Data Modeling Patterns
/tldr: Structuring data for performance, flexibility, and historical traceability.
1. Dimensional Modeling (Star Schema)
Pioneered by Ralph Kimball, Dimensional Modeling is the dominant approach for analytical data stores. It prioritizes **readability and query performance** for business intelligence.
The Star Schema
A simple, de-normalized structure consisting of a central **Fact Table** surrounded by multiple **Dimension Tables**.
Fact Tables
- Contain numerical, measurable data (metrics) like sales amount, quantity, or duration.
- Contain foreign keys pointing to dimension tables.
- Tend to be huge and constantly growing.
Dimension Tables
- Contain descriptive attributes (textual context) like product name, customer address, or date components.
- Are relatively small and static.
- Enable slicing and dicing of the fact data.
**Benefit:** Simple joins (only one join step needed), resulting in faster analytical queries.
2. Slowly Changing Dimensions (SCDs)
SCDs are techniques used within Dimension Tables to handle changes in descriptive attributes over time, ensuring accurate historical reporting.
SCD Type 1 (Overwrite)
The simplest method: new data overwrites old data.
- **History:** No history is preserved.
- **Use Case:** Correcting errors or tracking metadata where history is irrelevant (e.g., correcting a misspelling).
SCD Type 2 (New Row)
The preferred method for tracking history: a new row is created whenever an attribute changes.
- **History:** Full history is preserved.
- **Mechanism:** Uses effective dating columns (
start_date,end_date) and/or a current flag (is_current) to identify the valid record for any given time. - **Use Case:** Tracking customer address changes, or product price modifications over time.
SCD Type 3 (New Column)
Tracks only the current and one previous state using extra columns in the same row.
- **History:** Limited history (current + one prior value).
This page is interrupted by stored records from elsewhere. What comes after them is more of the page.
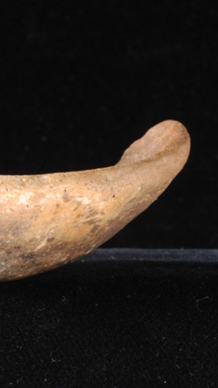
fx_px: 1758
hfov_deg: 7.1
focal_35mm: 171
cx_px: 22
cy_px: 212
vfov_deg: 12.6
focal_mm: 60
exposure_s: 1/100
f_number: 25
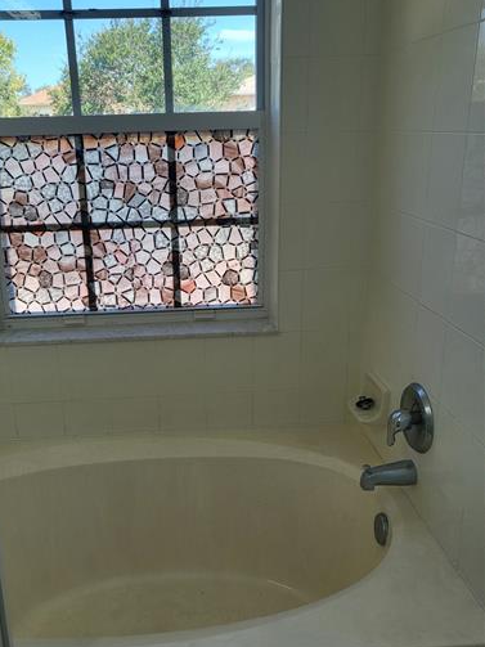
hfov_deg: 45.2
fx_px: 579
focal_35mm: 31
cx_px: 197
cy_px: 316
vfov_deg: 58.4
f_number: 1.8
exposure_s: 1/580
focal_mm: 4.25
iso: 50
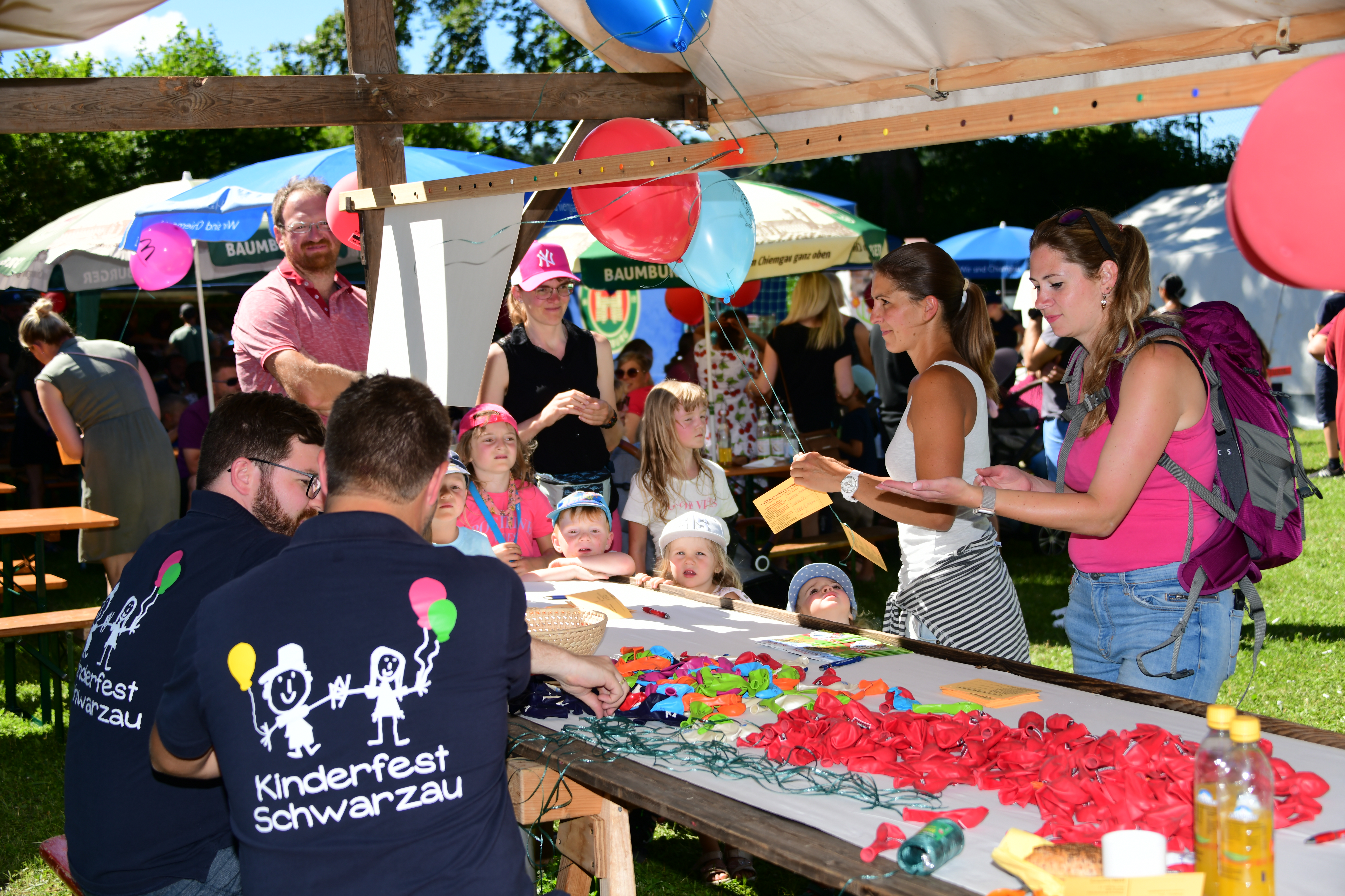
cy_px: 448
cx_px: 672
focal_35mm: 48
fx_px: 1793
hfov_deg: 41.1
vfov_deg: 28.1
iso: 64
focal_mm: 48
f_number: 4.2
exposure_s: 1/250
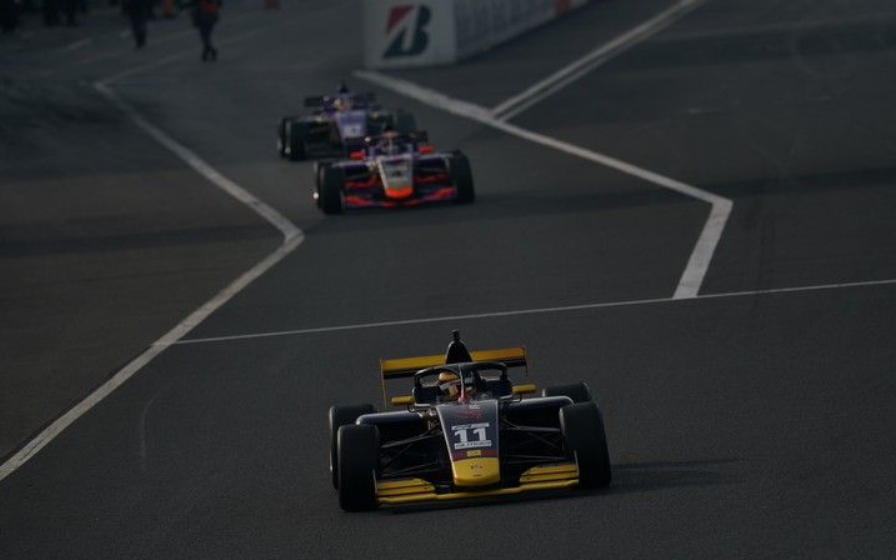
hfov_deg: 3.4
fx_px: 14992
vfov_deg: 2.1
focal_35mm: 614
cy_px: 288
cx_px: 449
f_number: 8
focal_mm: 600
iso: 250
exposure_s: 1/800
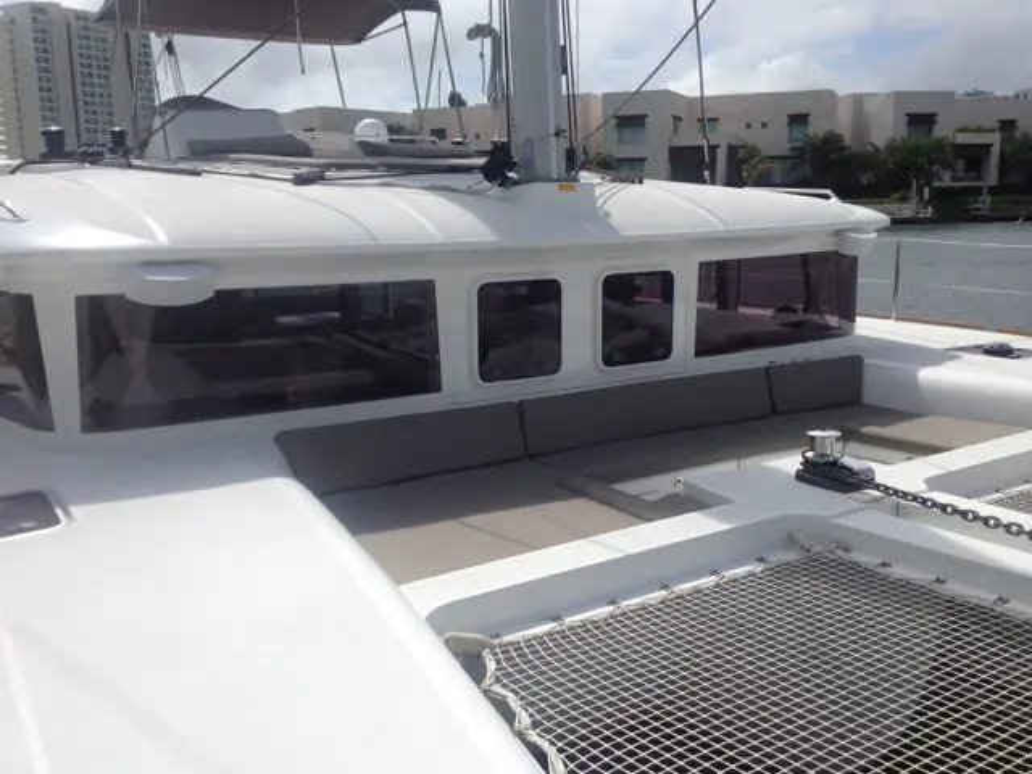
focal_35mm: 35
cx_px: 516
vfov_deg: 40.7
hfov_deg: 52.6
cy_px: 387
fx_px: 1043
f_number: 2.4
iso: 50
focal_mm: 4.28
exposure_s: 1/3953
- **Use Case:** Tracking a status that frequently changes but only the most recent transition matters (e.g., previous department).
3. Data Vault Modeling
Data Vault, developed by Dan Linstedt, is a highly normalized, detail-oriented modeling method optimized for **auditability, flexibility, and integration** of data from multiple operational systems.
Data Vault Components
Data Vault separates data into three core component tables:
Hubs
- Represent unique **Business Keys** (Customer ID, Order ID).
- Contain only the key and load metadata.
- The 'who' or 'what'.
Links
- Model the **relationship** between two or more Hubs (e.g., Customer places Order).
- Only contain foreign keys to the connected Hubs.
- The 'how'.
Satellites
- Contain the descriptive attributes and history (the context).
- Attach to Hubs or Links.
- The 'when, where, and why'.
**Benefit:** Highly scalable ingest, easy integration of new sources, and excellent auditability because history is captured in every Satellite record.
4. Comparison: Where to Use Which?
| Feature | Star Schema (Dimensional) | Data Vault |
|---|---|---|
| Goal | Analytic Performance & BI Reporting | Historical Auditability & Source Integration |
| Normalization Level | De-normalized (optimized for reads) | Highly Normalized (optimized for writes/ingest) |
| Schema Change | Rigid, requires impact to fact and dimension tables. | Flexible, new attributes just mean a new Satellite table. |
| Use Case | Data Marts, BI Dashboards, Standard Reports | Raw Data Layer, Enterprise Data Warehouse (EDW) |
**Conclusion:** In a modern data environment (like the Lakehouse), Data Vault is often used as the **integration layer** (the core EDW), and Star Schemas are created **on top of it** to serve specific business intelligence (BI) needs.
Data modeling dictates the speed, cost, and complexity of all downstream analytics.